Traditional ML — MLE interview prep
A linearized read on the pre-deep-learning ML canon — trees, regression, classification, feature engineering, and the trade-offs between them. The interview territory that hasn't gone away.
Why "traditional" still matters in 2026
The instinct of a junior candidate is that deep learning subsumes everything. The instinct of a senior interviewer is the opposite: deep learning is the right tool for a narrow set of problems (perception, language, very-high-dimensional structured input). For most production ML — tabular fraud detection, churn prediction, pricing, ranking on small catalogues, demand forecasting — the right answer in 2026 is still gradient-boosted trees with thoughtful feature engineering, regularized linear models, or a hybrid.
The reason isn't nostalgia. It's that for tabular data with thousands of features and millions of rows, GBDTs and well-tuned linear models routinely beat deep models on accuracy, train in minutes instead of hours, are interpretable to non-ML stakeholders, and don't require GPUs. Most companies aren't Meta or Google — they're optimizing fraud, churn, or pricing on a tabular dataset, and the optimal model is almost always XGBoost or a calibrated logistic regression. Knowing why that's true, and where it stops being true, is what the interview tests.
What an interviewer is really testing
Four orthogonal skills. Strength in one doesn't predict the others.

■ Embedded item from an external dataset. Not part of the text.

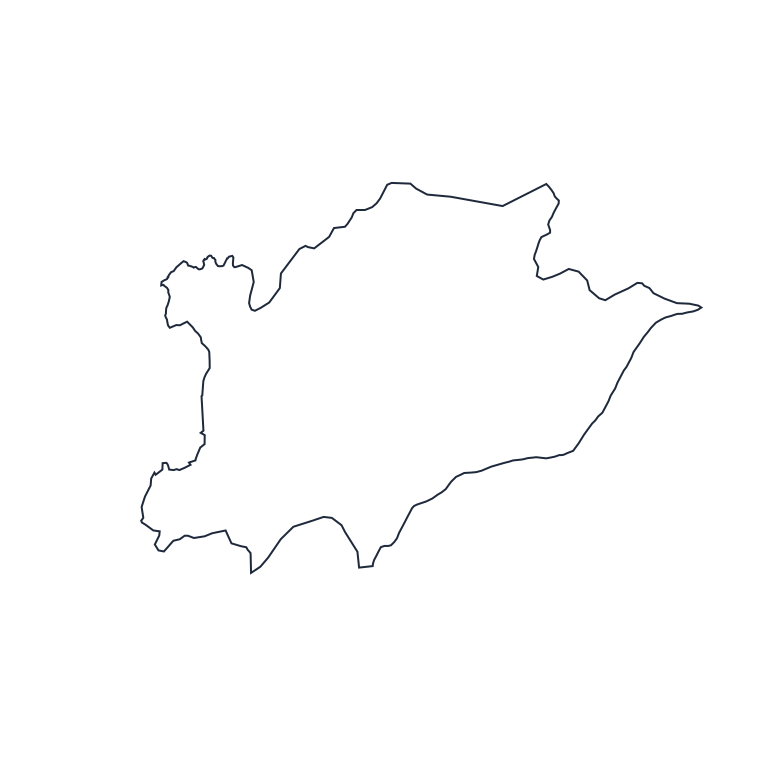 outline of Ijebu East, Ogun, Nigeria, rotated 28°
{"feature_id": "59680162B17778966736574", "entity_name": "Ijebu East", "entity_type": "district", "adm_level": 2, "iso_a3": "NGA", "parent_name": "Nigeria", "parent_adm1": "Ogun", "projection": "equal_earth", "projection_center": [4.163, 6.811], "detail": "fine", "context": "isolated", "style": "outline", "palette": "slate", "viewbox_px": 768, "rotation_deg": 28, "n_neighbors": 0, "source": "geoboundaries", "source_scale": "gbopen_adm2", "svg_char_len": 5301}
<svg xmlns="http://www.w3.org/2000/svg" viewBox="0 0 768 768"><g transform="rotate(28 384 384)"><path d="M433.4,131.2L405.2,171.2L354.8,187.4L333.1,196.5L320.7,196.4L313.2,194.7L296.3,202.9L293.3,206.6L293.5,222.1L292.6,228.0L290.5,233.4L285.5,239.3L278.1,243.2L276.8,247.5L277.3,252.1L276.6,259.9L275.7,263.5L266.6,269.8L266.5,279.8L258.7,297.0L252.7,298.8L249.8,298.9L248.9,300.3L247.6,302.1L245.9,304.6L241.1,334.8L247.0,348.2L244.4,365.9L239.3,374.8L235.6,380.0L232.2,380.5L229.4,378.5L226.9,375.9L224.3,368.8L221.1,355.1L213.8,345.7L209.6,345.2L202.8,345.6L198.1,350.4L197.0,351.1L195.1,350.3L194.1,348.8L191.6,343.0L189.9,342.1L187.4,344.3L186.9,346.7L186.5,346.8L186.7,354.7L186.0,355.7L183.7,357.2L181.9,357.8L179.3,356.6L178.7,356.1L178.2,355.6L177.9,355.4L177.6,355.1L177.3,354.5L177.0,353.7L176.7,353.5L176.0,353.3L175.6,353.1L174.9,352.7L174.7,352.6L174.4,352.8L174.2,353.0L173.9,353.1L173.6,353.1L173.2,353.0L172.8,352.9L172.4,352.7L172.1,352.5L172.0,352.4L171.7,352.2L171.4,352.0L171.1,351.9L170.9,352.0L170.6,352.1L170.3,352.3L169.7,352.5L169.6,352.8L169.5,353.0L169.3,353.2L169.2,353.5L169.0,353.8L168.9,354.2L168.7,354.4L168.7,354.5L168.7,354.9L168.6,355.2L168.6,355.4L168.6,355.7L168.7,355.9L168.7,356.2L168.7,356.4L168.7,356.6L168.7,356.8L168.4,357.1L168.2,357.3L168.1,357.6L167.9,357.7L167.8,357.8L167.7,358.0L167.5,358.3L167.3,358.2L166.9,358.0L166.8,358.4L166.8,359.2L166.7,359.8L166.7,360.4L167.8,361.4L168.5,362.3L169.3,363.2L169.4,366.8L169.0,367.8L167.3,369.4L166.4,369.7L164.4,369.3L163.6,369.1L162.9,369.0L162.3,369.4L161.8,370.0L161.2,370.6L160.7,370.4L160.2,370.4L159.8,370.5L159.4,370.5L159.2,370.5L158.7,370.6L158.2,370.7L157.9,370.8L157.4,370.8L156.9,370.9L156.4,371.0L156.1,371.1L155.8,371.3L155.6,371.4L155.0,371.0L154.6,370.7L154.1,370.1L153.5,369.6L152.4,369.3L149.4,369.6L148.1,372.6L147.0,375.6L145.9,378.3L145.3,383.1L143.5,385.2L142.9,389.1L143.0,389.5L143.1,389.8L143.1,390.1L142.9,390.4L142.9,390.5L142.8,391.1L143.3,391.2L143.2,391.7L143.2,392.1L143.2,392.6L143.1,392.9L143.1,393.2L142.9,393.5L142.5,394.0L142.0,394.7L141.6,395.2L141.1,395.9L140.7,396.6L140.4,397.0L140.1,397.7L139.7,398.3L140.0,399.1L140.2,399.7L140.5,400.3L140.6,400.6L140.7,400.9L140.8,401.1L140.9,401.4L141.0,401.6L142.1,400.4L142.5,400.1L142.9,400.1L143.4,400.2L143.8,400.5L144.6,400.6L145.7,400.7L147.3,401.0L149.5,402.3L150.5,404.4L152.7,406.4L154.0,407.7L155.3,412.4L156.0,416.6L156.0,418.5L156.6,420.5L157.7,422.8L158.4,424.3L158.6,426.2L160.4,427.9L161.9,428.8L163.1,430.3L164.0,431.5L165.0,432.7L165.9,433.7L168.5,434.9L172.9,429.5L176.3,427.9L178.0,425.4L180.9,421.4L188.6,423.8L192.3,425.8L196.0,426.7L200.3,428.8L202.1,431.2L203.9,433.4L208.9,434.7L212.8,436.2L214.7,437.8L219.1,445.3L222.6,451.7L222.2,457.8L222.1,458.3L222.4,462.6L223.1,466.2L228.9,479.4L228.6,480.4L246.5,510.0L245.1,513.2L249.7,513.3L253.8,521.3L251.6,526.4L252.3,534.1L252.9,538.3L253.4,540.0L252.5,540.9L252.4,541.0L248.7,544.9L251.1,546.2L247.3,551.6L243.8,556.0L240.8,556.6L238.6,558.8L234.5,560.4L231.7,557.4L229.9,556.1L228.8,555.8L225.7,557.8L228.5,563.6L226.5,568.0L225.0,571.3L222.9,570.0L222.9,571.6L222.8,576.7L225.6,583.2L225.8,595.6L227.7,606.3L229.0,608.1L233.9,614.6L234.3,615.2L233.8,618.7L235.4,620.0L239.5,620.2L249.1,621.6L255.1,619.4L256.7,623.3L257.0,633.3L263.0,636.8L268.3,635.2L269.8,629.0L270.4,626.3L271.6,621.3L276.6,616.9L279.2,611.6L282.2,610.0L288.5,609.2L297.1,602.7L302.3,596.5L312.9,587.7L324.1,596.3L333.7,594.4L339.1,592.8L341.3,594.3L345.5,595.9L346.7,597.9L355.3,613.2L360.6,603.4L363.2,591.8L365.7,569.5L371.0,552.6L383.7,539.6L393.1,529.7L400.8,526.7L412.8,528.6L419.1,533.0L439.3,544.6L448.2,557.8L459.5,550.1L458.5,547.3L457.9,544.0L457.9,539.5L457.8,534.9L457.8,529.5L460.5,526.7L463.9,524.9L465.9,523.1L467.3,518.5L467.9,514.0L467.2,508.5L467.2,503.1L467.2,496.7L467.1,491.2L467.1,485.8L467.1,480.3L467.2,480.0L467.8,477.6L469.8,474.9L476.5,467.8L480.5,462.3L483.2,456.8L485.9,452.3L487.9,447.7L488.6,442.2L489.2,438.6L491.2,432.2L494.6,427.7L496.6,424.9L502.7,421.2L506.8,418.5L510.8,414.8L517.5,406.6L527.0,397.4L531.0,393.8L533.7,391.0L541.8,385.5L545.9,381.8L550.0,379.1L552.7,377.2L562.1,373.5L565.5,370.8L568.9,368.0L572.2,364.4L573.0,364.1L575.7,362.3L578.4,358.8L582.4,354.2L582.9,350.6L583.7,345.1L584.4,335.0L585.0,330.4L586.3,321.3L587.7,316.8L588.3,312.2L590.3,306.8L590.3,303.1L590.3,298.6L590.3,294.0L589.6,287.7L590.2,279.5L589.5,273.2L589.4,259.5L590.1,255.0L590.1,250.4L590.1,245.0L589.3,238.6L590.0,233.2L590.7,227.7L591.3,220.4L592.6,214.1L593.3,209.5L595.3,202.2L598.6,196.8L601.3,193.1L602.5,192.0L606.1,188.6L607.5,187.0L610.2,184.3L614.2,182.1L618.2,178.4L622.9,174.8L626.3,171.1L628.3,167.5L624.7,167.2L615.8,169.8L604.7,175.1L591.6,176.9L579.3,177.3L575.7,175.7L573.2,174.7L567.7,175.1L564.6,173.9L560.2,175.8L554.9,184.8L545.7,196.8L540.1,206.1L533.7,207.3L521.5,204.6L514.8,197.2L503.1,193.4L493.1,195.7L487.6,203.9L482.3,210.3L475.6,217.0L468.2,216.9L465.3,208.3L462.8,206.6L457.7,203.2L456.4,199.2L456.0,195.8L455.2,191.2L454.4,187.2L454.0,184.3L454.0,180.4L457.9,175.2L459.6,172.4L458.4,170.1L454.1,166.1L453.3,162.1L453.8,157.6L453.4,153.0L453.4,150.7L453.4,146.7L453.5,142.7L452.2,139.9L449.7,139.3L446.7,138.2L444.2,135.9L440.8,134.1L439.2,133.4L437.0,132.4L433.4,131.2Z" fill="none" stroke="#1e293b" stroke-width="2"/></g></svg>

| Skill | What good looks like | What weak looks like |
|---|---|---|
| Reason from first principles | Asked "why does L2 regularization help?", you derive it from the bias-variance decomposition or from a Bayesian prior, not from "it's in the loss". You distinguish ridge from lasso by their geometry of the constraint set. | You repeat that "regularization prevents overfitting" without being able to say what overfitting is or how penalizing weights addresses it. |
| Pick the right model for the problem | Given a tabular task, you can defend a choice between logistic regression, random forest, and XGBoost in 60 seconds — with reference to feature interactions, monotonicity, missing data, training time, and interpretability requirements. | You default to XGBoost for everything and can't name a case where logistic regression beats it. |
| Feature engineering instinct | You can look at a tabular schema and name 5 features the obvious model would miss: cross-features, target encoding traps, missingness as signal, time-since-event, lag features. You know when to NOT engineer features (GBDTs handle interactions; deep models discover them). | You feed raw columns to the model and rely on hyperparameter tuning to fix the gap. |
| Quantitative trade-offs | You know which model trains in minutes vs hours, which scales to billion rows vs millions, which handles 10⁴ features vs 10⁷, which gives calibrated probabilities out of the box. You answer "how big is the dataset?" before recommending an algorithm. | Qualitative pros and cons without numbers. No sense of the regimes where each algorithm dominates. |
The lessons
The first lesson establishes the bias-variance frame that every subsequent lesson uses. Then we go: linear models → trees → ensembles → kernel methods → generative → unsupervised → feature engineering → evaluation → interpretability. Each lesson can be read standalone but they reinforce each other.
How to use this
- Linearly. Lesson 1 establishes the bias-variance frame that lessons 2–6 use to explain regularization, tree depth, ensemble size, boosting iterations. Skipping it makes the rest harder.
- Touch every widget. Each lesson has at least one interactive component — a slider, a calculator, a toggle. They exist to let you feel a trade-off that prose alone makes abstract.
- Read the "interview prompts" boxes. Each lesson ends with 4–6 prompts that an interview actually asks. The answers in the prose tell you what good looks like, not just the facts.
- Don't skip the basics because they're "easy". Senior interviews probe basics with depth, not breadth. "Why does L2 work?" is harder than it looks. "When would you pick logistic regression over XGBoost?" separates good candidates from great ones.